In an impassioned editorial, the New York Times celebrated the watershed moment. “Hillary Clinton’s life, in many respects, traces the arc of progress for women in American society. Her mother, Dorothy Rodham, was born in 1919, a year before the 19th Amendment gave women the vote. Mrs Clinton’s nomination — bringing women, barred first by law and then by custom, to the pinnacle of American politics — is to be celebrated as inspiration for young Americans, and as hope for women in nations and cultures that deny them the most basic opportunities,” the newspaper said.

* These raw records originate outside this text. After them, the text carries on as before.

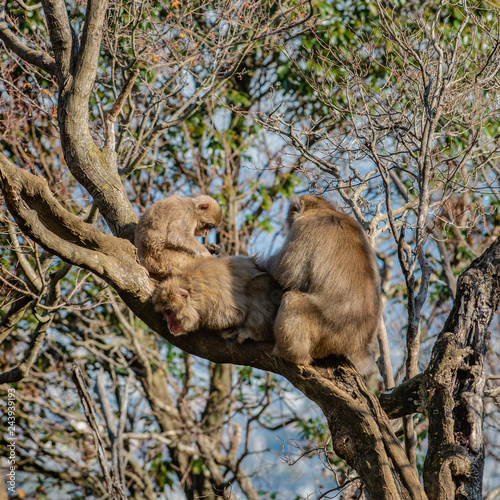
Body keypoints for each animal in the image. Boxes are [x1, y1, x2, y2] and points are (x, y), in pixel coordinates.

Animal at [150, 254, 284, 344]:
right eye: (165, 313)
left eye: (170, 312)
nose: (169, 326)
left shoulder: (215, 306)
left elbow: (235, 315)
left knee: (259, 283)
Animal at [262, 195, 378, 368]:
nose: (288, 221)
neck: (324, 209)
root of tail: (360, 344)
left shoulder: (304, 226)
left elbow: (286, 274)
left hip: (329, 331)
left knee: (292, 301)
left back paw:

However, it also drew attention to aspects of her presidential campaign which it felt couldn’t be glossed over. “Is she the nominee because she has more relevant experience than just about any candidate for the presidency, or because she is the wife of a former president? Sceptical voters have scrutinised her age, voice, tone, even clothing as qualifiers for the White House ... Mrs Clinton’s rise has not been smooth or particularly graceful. Some of her positions seem born more of political expediency than conviction. She can be secretive and defensive.

“Her failure to hold an open news conference for months shows a reluctance to submit to legitimate questions. Her challenge now is to persuade voters to judge her on her merits and ideas, rather than her gender or her husband’s record,” the paper said.

The USA Today, in a dramatic departure, printed what its editorial board said was the newspaper’s expectations from Hillary, delivered in the format of the convention speech: “I am fully aware that many of you have concerns about me. You question my judgement, my honesty. Some of you just plain don’t like me ... I am not a natural politician like my husband or our fabulous current President, Barack Obama ... Too many times in my career, in public life, I have been arrogant, failed to learn from hard experience and surrounded myself with people who catered to my worst instincts instead of helping me be the kind of public servant that I aspire to be and that Americans deserve.”

In Canada, the Toronto Star contrasted the campaign speeches of Hillary and her Republican rival and said: “Donald Trump’s fear-mongering GOP-convention-closing rant in Cleveland conveyed a mostly inaccurate image of an America besieged by illegal immigration, violent crime and economic panic. In Philadelphia, at their own convention, the Democrats, too, warned of an imminent threat ... But unlike the Republicans, the Democrats did not stop with fear. They also attempted, and in many ways succeeded, to offer a positive vision of a better nation ...”

The Guardian, meanwhile, noted that for better or for worse, history will be made when the United States votes this November. “Should Hillary Clinton win, her victory would demonstrate how unthinkable ideas can become first conceivable and then a matter of fact. So too, unfortunately, would the triumph of her opponent. A Donald Trump presidency might well demonstrate how quickly a society can unravel.”